“Could you learn to use the quote function of the board software like everyone else so peeps know when you've replied to them?”
What makes you think I have not in over twenty years on this board “learned” how to use the quote function, you condescending rube? Perhaps
you could learn to adapt to the quaint affectations of a world that does not deign to remake itself to your lazy predilections. I use the quote function when I think a statement is worthy of having attention drawn to it, and not when I think it is only worthy of giving scant attention.
As for your historical ruminations re Matt Jefferies, I call bullshit. The Star Trek production had a history with AMT both through Poe and the shuttlecraft project. It doesn’t matter whether AMT came to them with the idea of doing a Klingon ship
if the concern of Jefferies and the production was to get a filming model. The fact that what they got was the master for the kit is irrelevant in light of all the quotes from Jefferies concerning why he designed it the way he did. If it was going to be just a kit, any kit, he could have given them the
Leif Ericson then and there. That one truly was done for a kit and only for a kit. But instead, Jefferies went to great lengths to make the ship fit what the writers were writing and the needs of the production, as he stated in a contemporary interview:
…"had to design a ship that would be instantly recognizable as an enemy ship, especially for a flash cut. There had to be no way it could be mistaken for our guys. It had to look threatening, even vicious."
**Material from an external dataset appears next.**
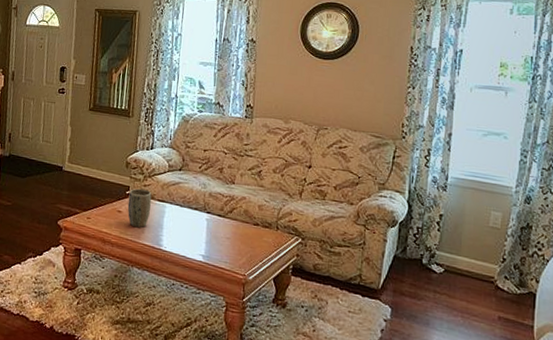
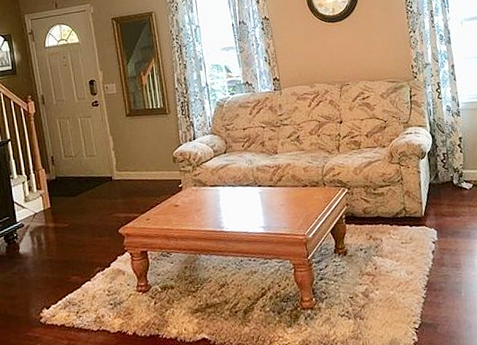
plant pot: present [127,188,152,227] -> none [181,178,206,216]

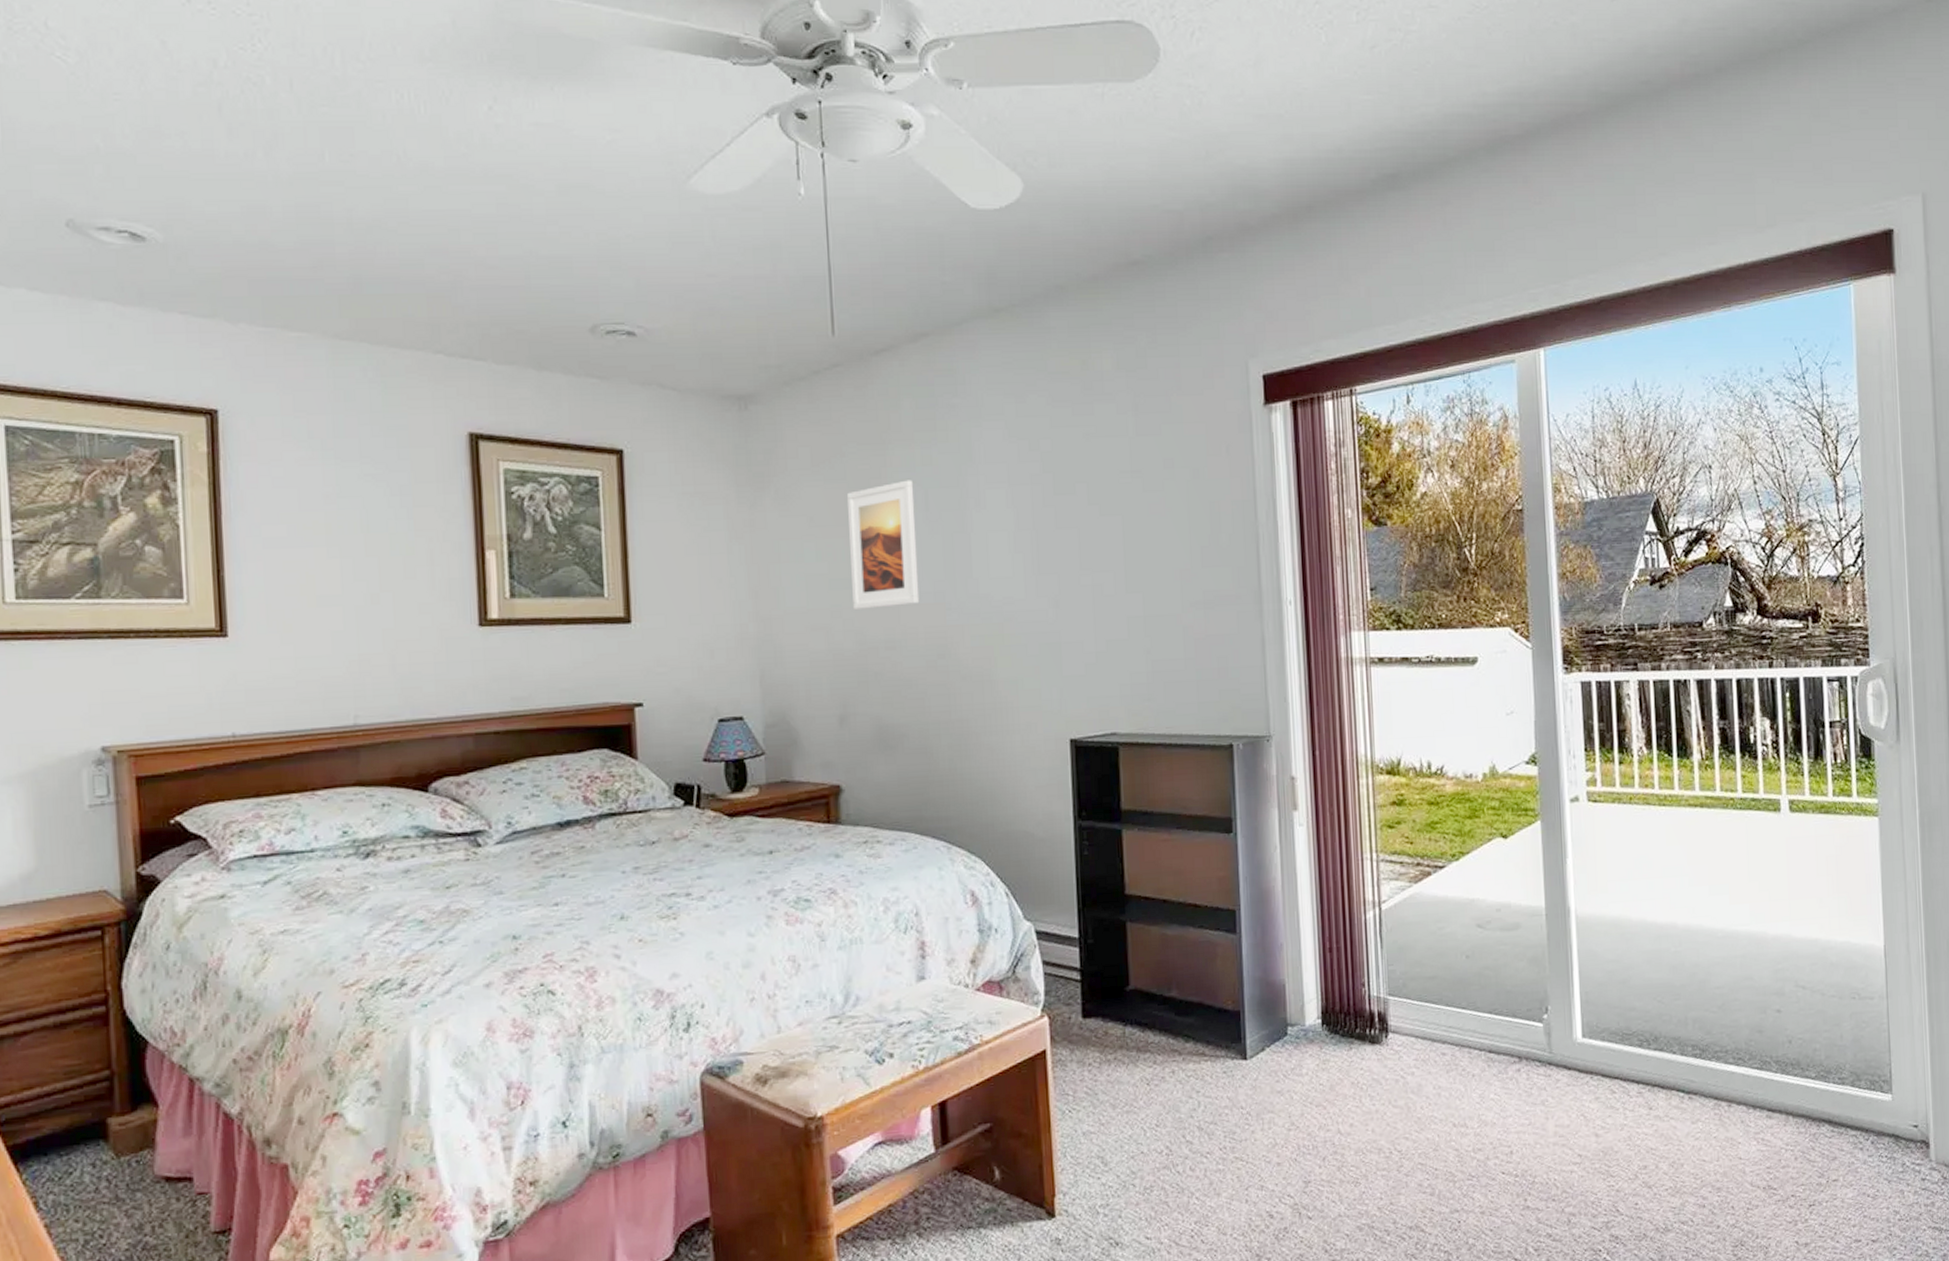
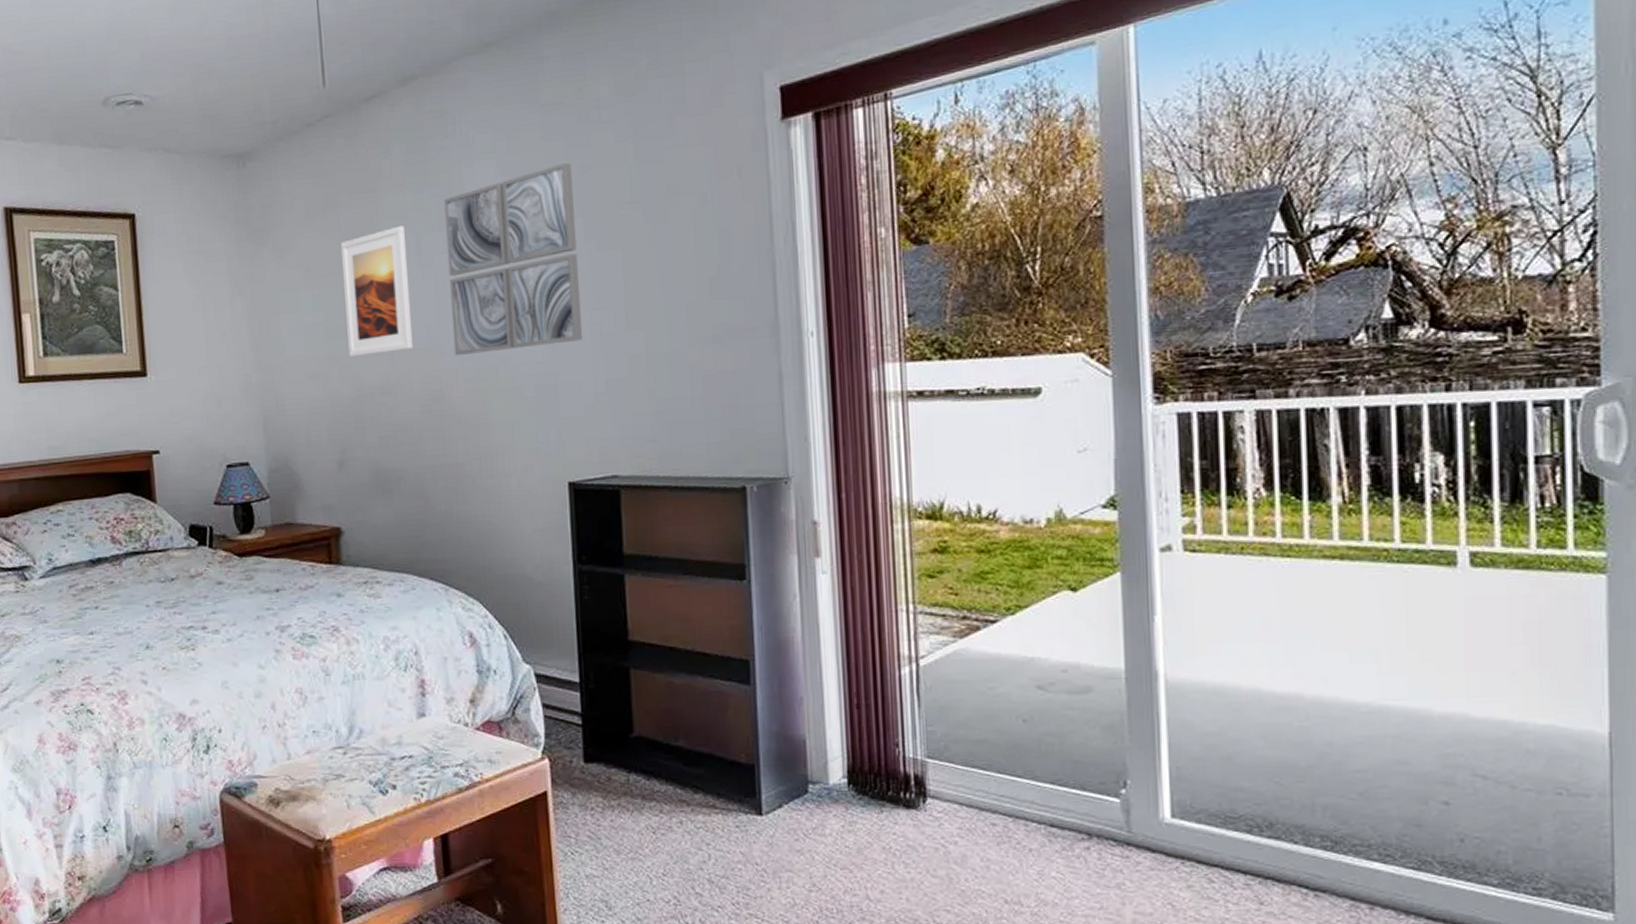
wall art: none [952,429,1086,611] -> present [444,162,583,355]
"We had already established the essential character of the Klingons, so we had really more to draw on in background than we originally had on the Enterprise. The Klingon character was different and clearly defined in several scripts. We tried to keep some of that character in the design of the ship – cold and, in a sense, vicious. We tried to get into it some of the qualities of a manta ray, shark, or bird of prey, because the Klingons follow that general feeling. Another requirement was that we had to get a feeling their ships were on a par with the starships in equipment, power, size etc. After many, many sketches and many evenings, it finally evolved. Everyone liked it, and that's what we built.
It is only then that he says the line you quote, that “It was strictly an extra-curricular activity on my part.” Because, as the Memory Alpha article goes on to recount, he was hiding the agreement with AMT. Why? Because of the same union requirements that had gotten them in trouble when they used Wah Chang. But again, the fact that agreement existed says nothing about why the Star Trek production wanted that model and were willing to go to the risk. Unless you can pull some quotes out of the air showing how Jefferies and Roddenberry were getting kickbacks from AMT for kits sold, and that that was why they paid for SFX of a Klingon ship, then there is no evidence the Klingon model was not procured for the same reason the shuttlecraft was (or the Romulan bird of prey, for that matter)- for the production. And even if it ends up being shown there were kickbacks, does that somehow remove any chance that what Matt Jefferies recounted was true and that the production was part of the calculus?
Oh, and an aside- for future use note where I use the quote function and where I don’t. It isn’t done to ring a notification bell but rather, for emphasis where I want to show, you know, emphasis.